■ What is needed
List every line in the records below that contains the string "part". Case counts.

■ Stored entries
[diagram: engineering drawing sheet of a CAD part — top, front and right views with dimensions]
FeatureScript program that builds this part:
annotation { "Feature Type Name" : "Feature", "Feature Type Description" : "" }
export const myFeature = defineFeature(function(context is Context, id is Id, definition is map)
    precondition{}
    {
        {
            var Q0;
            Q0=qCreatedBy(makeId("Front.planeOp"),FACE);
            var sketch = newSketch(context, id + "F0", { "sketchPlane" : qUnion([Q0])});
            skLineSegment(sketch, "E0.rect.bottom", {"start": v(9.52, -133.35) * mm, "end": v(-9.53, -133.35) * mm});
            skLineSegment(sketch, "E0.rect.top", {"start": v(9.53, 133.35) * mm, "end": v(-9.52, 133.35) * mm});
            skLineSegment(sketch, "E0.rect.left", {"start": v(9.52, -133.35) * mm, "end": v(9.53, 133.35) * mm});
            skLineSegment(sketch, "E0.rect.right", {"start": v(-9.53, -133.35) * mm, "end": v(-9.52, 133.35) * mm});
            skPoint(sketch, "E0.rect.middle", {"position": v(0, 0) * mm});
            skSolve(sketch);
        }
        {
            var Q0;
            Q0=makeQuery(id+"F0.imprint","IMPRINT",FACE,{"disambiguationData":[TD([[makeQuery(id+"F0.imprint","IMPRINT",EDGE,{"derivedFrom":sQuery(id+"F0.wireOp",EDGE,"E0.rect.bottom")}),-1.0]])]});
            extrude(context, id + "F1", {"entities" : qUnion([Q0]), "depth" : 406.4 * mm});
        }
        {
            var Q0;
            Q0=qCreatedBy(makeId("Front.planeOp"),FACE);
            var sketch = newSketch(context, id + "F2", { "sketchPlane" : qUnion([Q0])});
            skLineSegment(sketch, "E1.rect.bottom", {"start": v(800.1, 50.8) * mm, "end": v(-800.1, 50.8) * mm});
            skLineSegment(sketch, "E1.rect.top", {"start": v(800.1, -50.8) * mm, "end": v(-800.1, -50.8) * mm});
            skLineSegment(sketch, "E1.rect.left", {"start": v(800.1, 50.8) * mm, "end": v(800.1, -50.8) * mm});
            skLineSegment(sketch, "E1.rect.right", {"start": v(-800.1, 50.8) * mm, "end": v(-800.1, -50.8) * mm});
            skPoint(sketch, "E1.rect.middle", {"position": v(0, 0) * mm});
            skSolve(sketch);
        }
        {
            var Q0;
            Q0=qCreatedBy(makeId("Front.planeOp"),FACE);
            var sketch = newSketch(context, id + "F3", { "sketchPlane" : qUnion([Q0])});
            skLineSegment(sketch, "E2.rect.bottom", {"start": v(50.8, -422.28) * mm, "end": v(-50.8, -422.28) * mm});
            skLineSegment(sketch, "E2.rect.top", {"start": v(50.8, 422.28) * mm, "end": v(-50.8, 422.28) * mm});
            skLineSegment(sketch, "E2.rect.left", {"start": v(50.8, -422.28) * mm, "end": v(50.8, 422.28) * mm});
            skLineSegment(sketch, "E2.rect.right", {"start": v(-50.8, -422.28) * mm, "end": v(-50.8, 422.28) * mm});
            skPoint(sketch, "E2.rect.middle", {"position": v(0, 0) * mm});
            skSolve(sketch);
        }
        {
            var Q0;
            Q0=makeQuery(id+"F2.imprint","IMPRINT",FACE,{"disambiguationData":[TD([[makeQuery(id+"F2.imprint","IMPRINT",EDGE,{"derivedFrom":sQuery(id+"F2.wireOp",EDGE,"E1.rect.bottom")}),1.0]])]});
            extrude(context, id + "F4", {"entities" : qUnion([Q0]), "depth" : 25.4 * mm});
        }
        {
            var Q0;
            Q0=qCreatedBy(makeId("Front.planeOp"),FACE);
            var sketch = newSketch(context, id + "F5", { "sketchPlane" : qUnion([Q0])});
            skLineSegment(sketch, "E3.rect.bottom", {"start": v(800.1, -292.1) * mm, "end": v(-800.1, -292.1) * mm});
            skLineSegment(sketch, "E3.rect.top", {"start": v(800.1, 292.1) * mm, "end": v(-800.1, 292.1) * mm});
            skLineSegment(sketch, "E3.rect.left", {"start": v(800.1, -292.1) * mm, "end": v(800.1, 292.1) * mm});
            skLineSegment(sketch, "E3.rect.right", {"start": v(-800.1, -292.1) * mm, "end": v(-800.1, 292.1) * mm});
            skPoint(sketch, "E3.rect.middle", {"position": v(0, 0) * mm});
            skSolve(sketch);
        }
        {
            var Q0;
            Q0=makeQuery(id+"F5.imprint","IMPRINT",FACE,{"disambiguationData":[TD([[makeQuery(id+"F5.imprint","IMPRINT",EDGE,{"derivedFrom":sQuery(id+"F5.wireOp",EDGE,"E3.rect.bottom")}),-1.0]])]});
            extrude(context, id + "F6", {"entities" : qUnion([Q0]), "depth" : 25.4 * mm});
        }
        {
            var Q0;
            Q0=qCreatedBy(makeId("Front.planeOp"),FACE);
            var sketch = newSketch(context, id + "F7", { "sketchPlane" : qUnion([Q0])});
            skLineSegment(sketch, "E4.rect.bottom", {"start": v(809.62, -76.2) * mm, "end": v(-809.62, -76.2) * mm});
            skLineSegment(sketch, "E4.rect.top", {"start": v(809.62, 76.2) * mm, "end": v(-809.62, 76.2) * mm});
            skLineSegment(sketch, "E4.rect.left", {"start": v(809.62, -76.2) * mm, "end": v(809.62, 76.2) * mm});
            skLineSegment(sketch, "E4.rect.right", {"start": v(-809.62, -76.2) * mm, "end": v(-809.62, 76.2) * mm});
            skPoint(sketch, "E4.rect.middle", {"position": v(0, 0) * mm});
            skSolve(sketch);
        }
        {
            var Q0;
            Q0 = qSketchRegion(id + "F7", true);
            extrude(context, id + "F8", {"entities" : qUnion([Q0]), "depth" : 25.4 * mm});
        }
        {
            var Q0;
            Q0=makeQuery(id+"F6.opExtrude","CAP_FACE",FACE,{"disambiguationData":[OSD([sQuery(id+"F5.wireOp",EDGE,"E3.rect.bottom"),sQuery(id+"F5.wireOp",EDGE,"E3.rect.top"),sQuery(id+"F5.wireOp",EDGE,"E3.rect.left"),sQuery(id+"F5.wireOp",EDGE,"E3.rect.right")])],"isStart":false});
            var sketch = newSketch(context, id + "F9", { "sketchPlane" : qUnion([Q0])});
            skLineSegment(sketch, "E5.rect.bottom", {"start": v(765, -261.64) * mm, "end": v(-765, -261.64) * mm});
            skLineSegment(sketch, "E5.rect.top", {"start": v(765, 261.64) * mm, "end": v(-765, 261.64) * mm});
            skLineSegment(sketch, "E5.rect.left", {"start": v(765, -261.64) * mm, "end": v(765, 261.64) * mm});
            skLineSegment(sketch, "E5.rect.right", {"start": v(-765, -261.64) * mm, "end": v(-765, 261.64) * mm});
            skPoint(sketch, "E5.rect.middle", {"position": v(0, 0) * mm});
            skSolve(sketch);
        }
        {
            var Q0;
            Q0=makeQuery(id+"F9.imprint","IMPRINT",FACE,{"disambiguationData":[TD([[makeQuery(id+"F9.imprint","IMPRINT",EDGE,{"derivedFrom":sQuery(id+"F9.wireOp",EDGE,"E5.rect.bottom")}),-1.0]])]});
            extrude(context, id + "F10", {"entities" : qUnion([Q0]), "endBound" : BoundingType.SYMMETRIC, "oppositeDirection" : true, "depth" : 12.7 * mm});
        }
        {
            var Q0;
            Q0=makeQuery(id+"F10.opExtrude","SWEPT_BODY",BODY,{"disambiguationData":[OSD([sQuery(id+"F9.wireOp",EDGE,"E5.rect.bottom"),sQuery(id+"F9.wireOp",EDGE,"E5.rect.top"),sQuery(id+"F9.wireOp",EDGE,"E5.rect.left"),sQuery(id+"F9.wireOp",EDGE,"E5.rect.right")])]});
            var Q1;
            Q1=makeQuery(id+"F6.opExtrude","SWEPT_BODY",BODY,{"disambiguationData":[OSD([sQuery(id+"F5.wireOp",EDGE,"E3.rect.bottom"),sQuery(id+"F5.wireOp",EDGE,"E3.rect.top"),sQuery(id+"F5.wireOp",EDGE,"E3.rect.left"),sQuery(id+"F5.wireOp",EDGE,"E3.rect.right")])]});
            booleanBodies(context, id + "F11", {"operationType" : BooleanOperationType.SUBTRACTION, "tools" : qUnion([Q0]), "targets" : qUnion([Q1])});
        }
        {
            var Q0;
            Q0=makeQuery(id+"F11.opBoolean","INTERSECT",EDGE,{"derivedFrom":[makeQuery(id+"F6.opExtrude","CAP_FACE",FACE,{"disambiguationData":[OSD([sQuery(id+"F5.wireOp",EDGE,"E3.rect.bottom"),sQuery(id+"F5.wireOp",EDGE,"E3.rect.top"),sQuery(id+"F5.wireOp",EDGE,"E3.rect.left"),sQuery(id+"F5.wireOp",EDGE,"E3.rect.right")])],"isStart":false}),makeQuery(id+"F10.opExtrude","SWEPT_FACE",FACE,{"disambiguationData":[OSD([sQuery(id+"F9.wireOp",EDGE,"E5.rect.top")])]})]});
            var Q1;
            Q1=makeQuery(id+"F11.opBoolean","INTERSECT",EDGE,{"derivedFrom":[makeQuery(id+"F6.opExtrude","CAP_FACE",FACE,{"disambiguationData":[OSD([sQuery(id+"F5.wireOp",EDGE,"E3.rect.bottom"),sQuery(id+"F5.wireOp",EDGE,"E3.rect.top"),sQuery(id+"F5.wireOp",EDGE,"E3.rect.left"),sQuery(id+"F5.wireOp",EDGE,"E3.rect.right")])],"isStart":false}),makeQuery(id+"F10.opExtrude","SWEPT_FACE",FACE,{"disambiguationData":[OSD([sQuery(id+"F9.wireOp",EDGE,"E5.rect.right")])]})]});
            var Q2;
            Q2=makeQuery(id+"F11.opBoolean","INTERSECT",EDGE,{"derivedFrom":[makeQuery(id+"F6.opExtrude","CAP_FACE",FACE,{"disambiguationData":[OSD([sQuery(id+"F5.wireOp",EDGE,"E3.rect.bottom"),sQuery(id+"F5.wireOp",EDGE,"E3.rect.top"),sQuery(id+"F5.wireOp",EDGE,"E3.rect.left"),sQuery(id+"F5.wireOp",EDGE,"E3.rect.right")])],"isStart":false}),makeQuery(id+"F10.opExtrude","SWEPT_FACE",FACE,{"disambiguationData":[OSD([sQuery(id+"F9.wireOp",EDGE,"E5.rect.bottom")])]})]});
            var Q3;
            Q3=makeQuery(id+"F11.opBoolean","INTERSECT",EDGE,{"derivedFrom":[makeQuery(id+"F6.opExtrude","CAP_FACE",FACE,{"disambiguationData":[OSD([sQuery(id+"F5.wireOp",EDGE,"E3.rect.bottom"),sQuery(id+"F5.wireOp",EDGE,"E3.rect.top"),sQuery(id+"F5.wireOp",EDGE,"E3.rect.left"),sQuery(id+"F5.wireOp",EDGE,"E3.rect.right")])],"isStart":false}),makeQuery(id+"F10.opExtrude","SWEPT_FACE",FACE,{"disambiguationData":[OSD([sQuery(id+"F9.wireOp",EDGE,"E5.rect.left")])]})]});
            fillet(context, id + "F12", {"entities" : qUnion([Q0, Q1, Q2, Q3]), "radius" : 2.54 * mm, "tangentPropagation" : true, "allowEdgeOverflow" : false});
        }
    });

■ Answer for the task
[diagram: engineering drawing sheet of a CAD part — top, front and right views with dimensions]
FeatureScript program that builds this part:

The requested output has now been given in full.